=== WAT TE DOEN ===
Herhaal alle gegevens hieronder regel voor regel, zonder iets te veranderen.
####
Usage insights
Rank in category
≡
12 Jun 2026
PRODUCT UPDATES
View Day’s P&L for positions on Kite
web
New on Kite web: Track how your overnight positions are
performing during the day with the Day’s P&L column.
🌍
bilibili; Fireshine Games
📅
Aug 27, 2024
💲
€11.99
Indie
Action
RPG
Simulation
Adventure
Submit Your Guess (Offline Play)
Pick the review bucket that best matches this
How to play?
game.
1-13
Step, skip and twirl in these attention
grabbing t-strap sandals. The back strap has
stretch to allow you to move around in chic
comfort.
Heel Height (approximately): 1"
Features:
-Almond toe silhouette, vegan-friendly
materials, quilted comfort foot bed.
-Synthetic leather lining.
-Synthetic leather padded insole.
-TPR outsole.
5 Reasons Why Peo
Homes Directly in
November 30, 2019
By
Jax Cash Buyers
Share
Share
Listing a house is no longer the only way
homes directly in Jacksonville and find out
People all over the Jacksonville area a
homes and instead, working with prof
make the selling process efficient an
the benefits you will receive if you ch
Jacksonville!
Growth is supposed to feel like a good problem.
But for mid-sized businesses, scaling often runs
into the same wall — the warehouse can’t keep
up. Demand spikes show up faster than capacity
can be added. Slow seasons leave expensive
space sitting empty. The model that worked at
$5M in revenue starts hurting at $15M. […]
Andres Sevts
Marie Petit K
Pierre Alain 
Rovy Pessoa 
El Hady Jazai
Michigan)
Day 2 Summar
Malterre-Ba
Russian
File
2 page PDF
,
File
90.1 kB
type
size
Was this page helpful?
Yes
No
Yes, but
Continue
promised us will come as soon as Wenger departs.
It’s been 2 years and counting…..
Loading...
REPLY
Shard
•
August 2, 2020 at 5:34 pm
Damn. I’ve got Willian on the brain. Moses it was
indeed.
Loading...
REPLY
####
=== EINDANTWOORD ===
Usage insights
Rank in category
≡
12 Jun 2026
PRODUCT UPDATES
View Day’s P&L for positions on Kite
web
New on Kite web: Track how your overnight positions are
performing during the day with the Day’s P&L column.
🌍
bilibili; Fireshine Games
📅
Aug 27, 2024
💲
€11.99
Indie
Action
RPG
Simulation
Adventure
Submit Your Guess (Offline Play)
Pick the review bucket that best matches this
How to play?
game.
1-13
Step, skip and twirl in these attention
grabbing t-strap sandals. The back strap has
stretch to allow you to move around in chic
comfort.
Heel Height (approximately): 1"
Features:
-Almond toe silhouette, vegan-friendly
materials, quilted comfort foot bed.
-Synthetic leather lining.
-Synthetic leather padded insole.
-TPR outsole.
5 Reasons Why Peo
Homes Directly in
November 30, 2019
By
Jax Cash Buyers
Share
Share
Listing a house is no longer the only way
homes directly in Jacksonville and find out
People all over the Jacksonville area a
homes and instead, working with prof
make the selling process efficient an
the benefits you will receive if you ch
Jacksonville!
Growth is supposed to feel like a good problem.
But for mid-sized businesses, scaling often runs
into the same wall — the warehouse can’t keep
up. Demand spikes show up faster than capacity
can be added. Slow seasons leave expensive
space sitting empty. The model that worked at
$5M in revenue starts hurting at $15M. […]
Andres Sevts
Marie Petit K
Pierre Alain 
Rovy Pessoa 
El Hady Jazai
Michigan)
Day 2 Summar
Malterre-Ba
Russian
File
2 page PDF
,
File
90.1 kB
type
size
Was this page helpful?
Yes
No
Yes, but
Continue
promised us will come as soon as Wenger departs.
It’s been 2 years and counting…..
Loading...
REPLY
Shard
•
August 2, 2020 at 5:34 pm
Damn. I’ve got Willian on the brain. Moses it was
indeed.
Loading...
REPLY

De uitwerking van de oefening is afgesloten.